If you’re planning on littering in Rishon LeTzion, or for that matter – in hundreds of other locations, look up first: Your actions may be recorded on camera, and a city official may show up at your doorstep bearing a summons.
That’s exactly what happened to at least one man, a report on Kan News said. It turns out that there are tens of thousands of cameras around the country, located in city centers, small towns, highway junctions, and many other places. And while the main purpose of the cameras is to provide security, the images are being used for other purposes as well.
What, exactly, is not clear, however, according to the report. The report presented a map of the cameras, located in many cities and towns, both large and small, in the Jewish and Arab sectors, all apparently deployed by security forces but administered by local officials.
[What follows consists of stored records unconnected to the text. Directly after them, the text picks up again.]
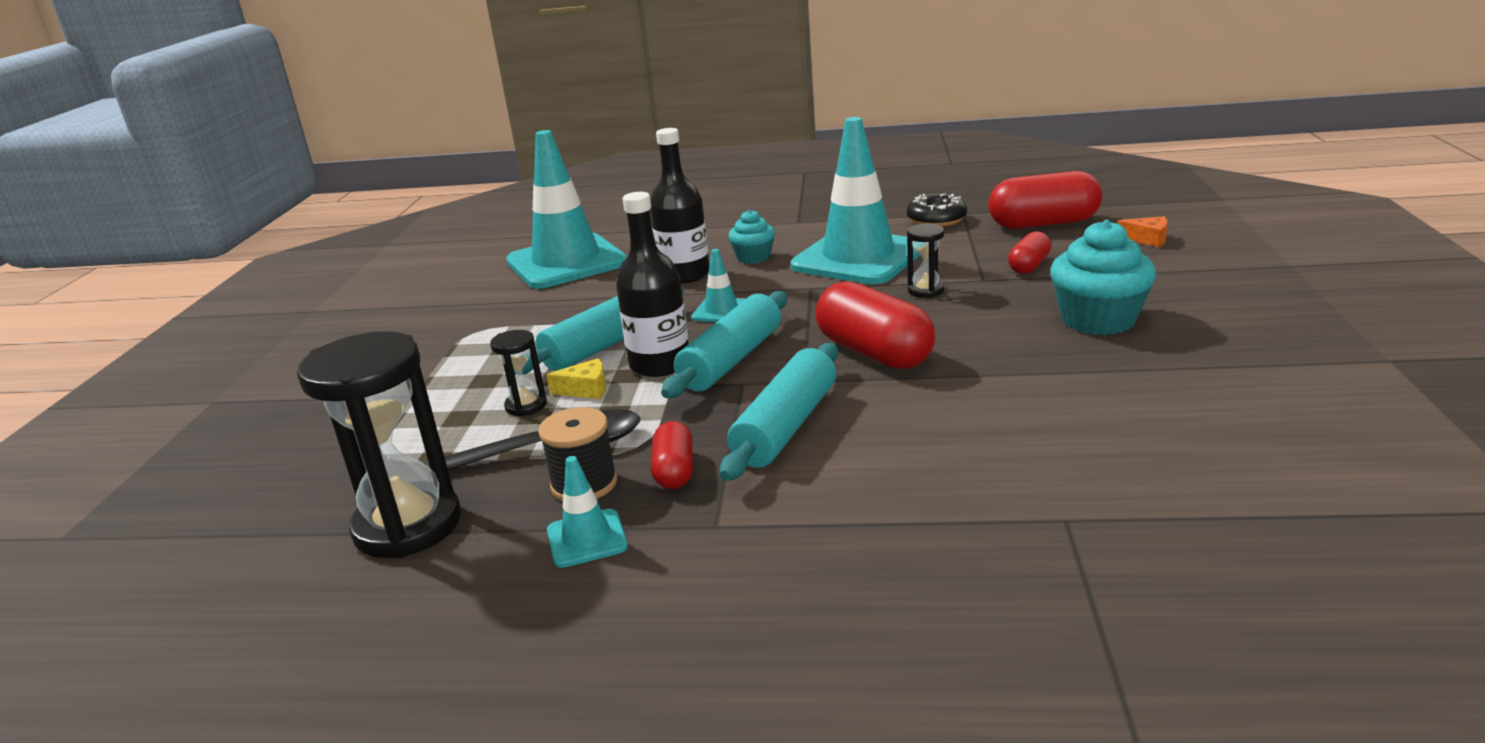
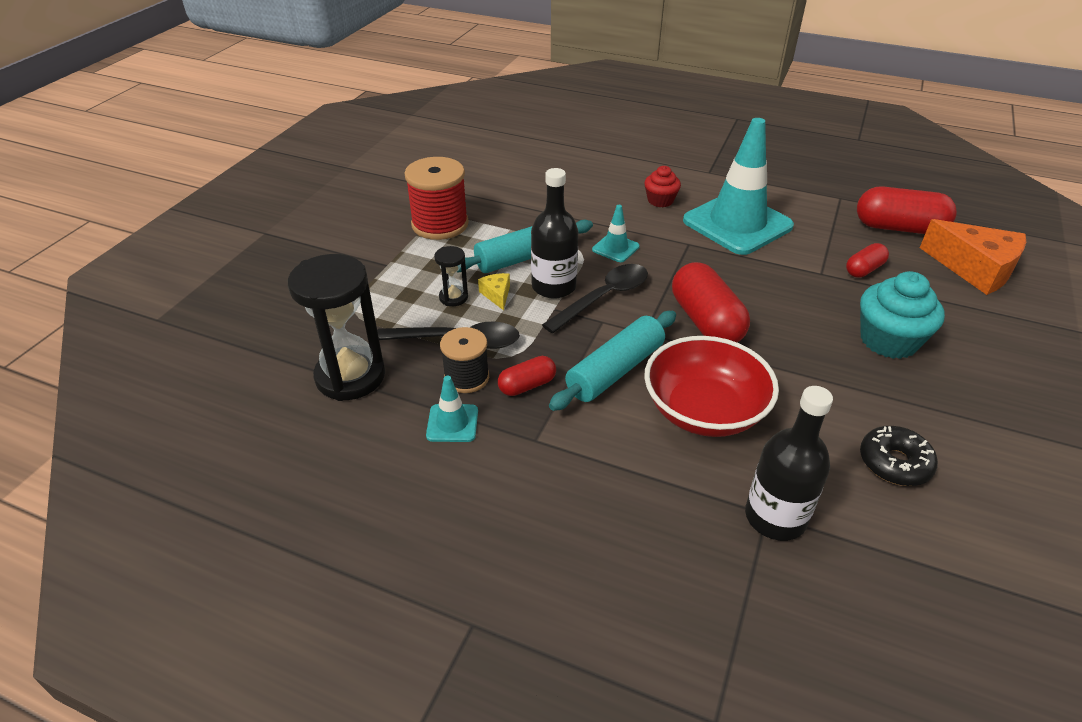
camera: 15 degrees right, 15 degrees up
turquoise traffic cone [506,130,627,289] -> none
yellow cheese [546,358,606,399] -> yellow cheese turned 120 degrees counterclockwise [478,273,510,310]
black bottle [650,128,710,284] -> black bottle moved to [745,386,833,541]
red capsule [651,421,693,489] -> red capsule turned 45 degrees clockwise [498,356,556,396]
turquoise rolling pin [661,291,787,398] -> black spoon [542,264,648,333]
turquoise cupcake [728,210,775,264] -> red cupcake [644,166,681,207]
black donut [907,193,967,227] -> black donut moved to [860,426,938,486]
black hourglass [907,224,944,298] -> none
orange cheese [1118,216,1168,247] -> orange cheese [920,219,1026,295], size x2.28
none -> red spool [404,157,469,240]
none -> red bowl [644,336,779,437]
There are no clear rules on how the images may be used – indeed, Israel has no legislation about this – and no one is sure who has access to the images, how long they are being kept, or where they are being stored, the report said.
The large majority of Israelis are not even aware of the presence of the cameras, but in some places, residents were up in arms when they found out. In Beit El, the report said, residents demanded that the cameras be removed after a rumor spread that the images were being sent directly to the mayor’s office. In Metullah, the city itself decided to remove the cameras, fearing that they could be used in a cyberattack.
According to the report, Rishon LeTzion has the most cameras, with over 1,500 listed. Speaking to Kan News, Mayor Raz Kintslich said that the city makes no secret of the presence of the cameras, and in fact informs residents of their existence – but admits that many visitors and even residents are unaware that there are cameras recording them at the beach, as well. When informed, he said, some expressed concern that their privacy would be invaded, while others said they welcomed the cameras, which would assist in preventing thefts.